Generalized Lagally theorem
For free vortices and other bodies outside one body without bound vorticity and without vortex production, a generalized Lagally theorem holds, with which the forces are expressed as the products of strength of inner singularities (image vortices, sources and doublets inside each body) and the induced velocity at these singularities by all causes except those inside this body. The contribution due to each inner singularity sums up to give the total force. The motion of outside singularities also contributes to forces, and the force component due to this contribution is proportional to the speed of the singularity.

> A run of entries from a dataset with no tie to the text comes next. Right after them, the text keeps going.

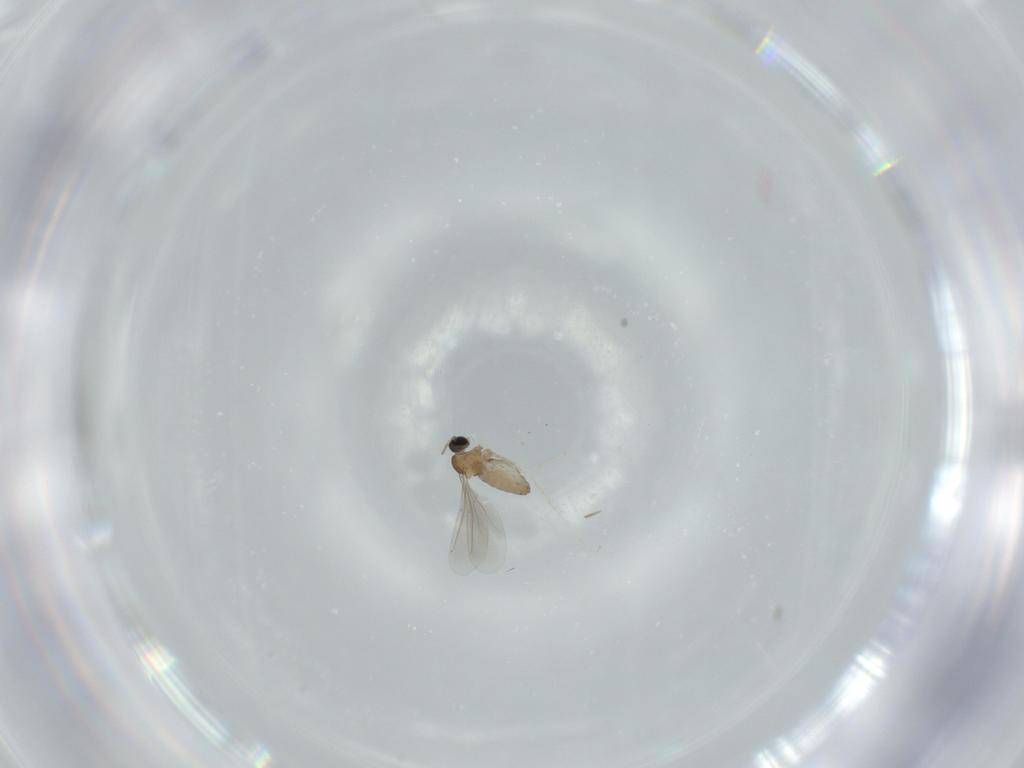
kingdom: Animalia
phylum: Arthropoda
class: Insecta
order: Diptera
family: Cecidomyiidae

Individual force of each body for multiple-body rotational flow
When in addition to multiple free vortices and multiple bodies, there are bound vortices and vortex production on the body surface, the generalized Lagally theorem still holds, but a force due to vortex production exists. This vortex production force is proportional to the vortex production rate and the distance between the vortex pair in production. With this approach, an explicit and algebraic force formula, taking into account of all causes (inner singularities, outside vortices and bodies, motion of all singularities and bodies, and vortex production) holds individually for each body with the role of other bodies represented by additional singularities. Hence a force decomposition according to bodies is possible.

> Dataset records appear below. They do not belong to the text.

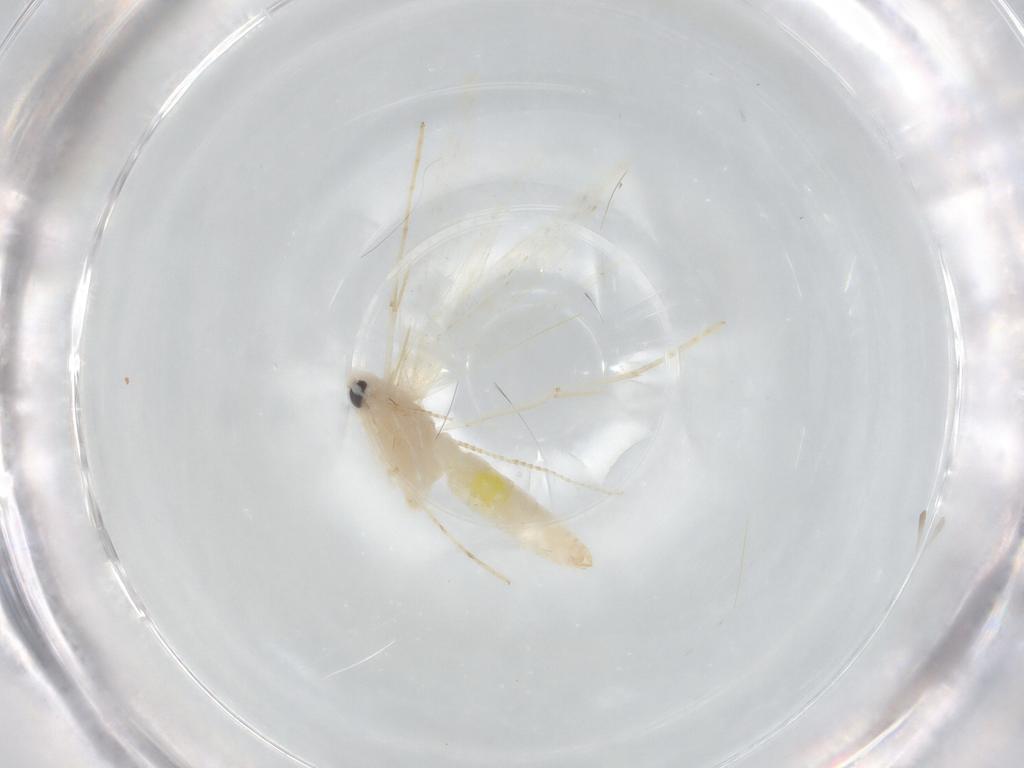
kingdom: Animalia
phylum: Arthropoda
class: Insecta
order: Lepidoptera
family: Nepticulidae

General three-dimensional viscous flow
For general three-dimensional, viscous and unsteady flow, force formulas are expressed in integral forms. The volume integration of certain flow quantities, such as vorticity moments, is related to forces. Various forms of integral approach are now available for unbounded domain and for artificially truncated domain. The Kutta Joukowski theorem can be recovered from these approaches when applied to a two-dimensional airfoil and when the flow is steady and unseparated.
Lifting line theory for wings, wing-tip vortices and induced drag
A wing has a finite span, and the circulation at any section of the wing varies with the spanwise direction. This variation is compensated by the release of streamwise vortices, called trailing vortices, due to conservation of vorticity or Kelvin Theorem of Circulation Conservation. These streamwise vortices merge to two counter-rotating strong spirals separated by distance close to the wingspan and their cores may be visible if relative humidity is high. Treating the trailing vortices as a series of semi-infinite straight line vortices leads to the well-known lifting line theory. By this theory, the wing has a lift force smaller than that predicted by a purely two-dimensional theory using the Kutta–Joukowski theorem. This is due to the upstream effects of the trailing vortices' added downwash on the angle of attack of the wing. This reduces the wing's effective angle of attack, decreasing the amount of lift produced at a given angle of attack and requiring a higher angle of attack to recover this lost lift. At this new higher angle of attack, drag has also increased. Induced drag effectively reduces the slope of the lift curve of a 2-D airfoil and increases the angle of attack of $C_{L_{\max }}$ (while also decreasing the value of $C_{L_{\max }}$ ).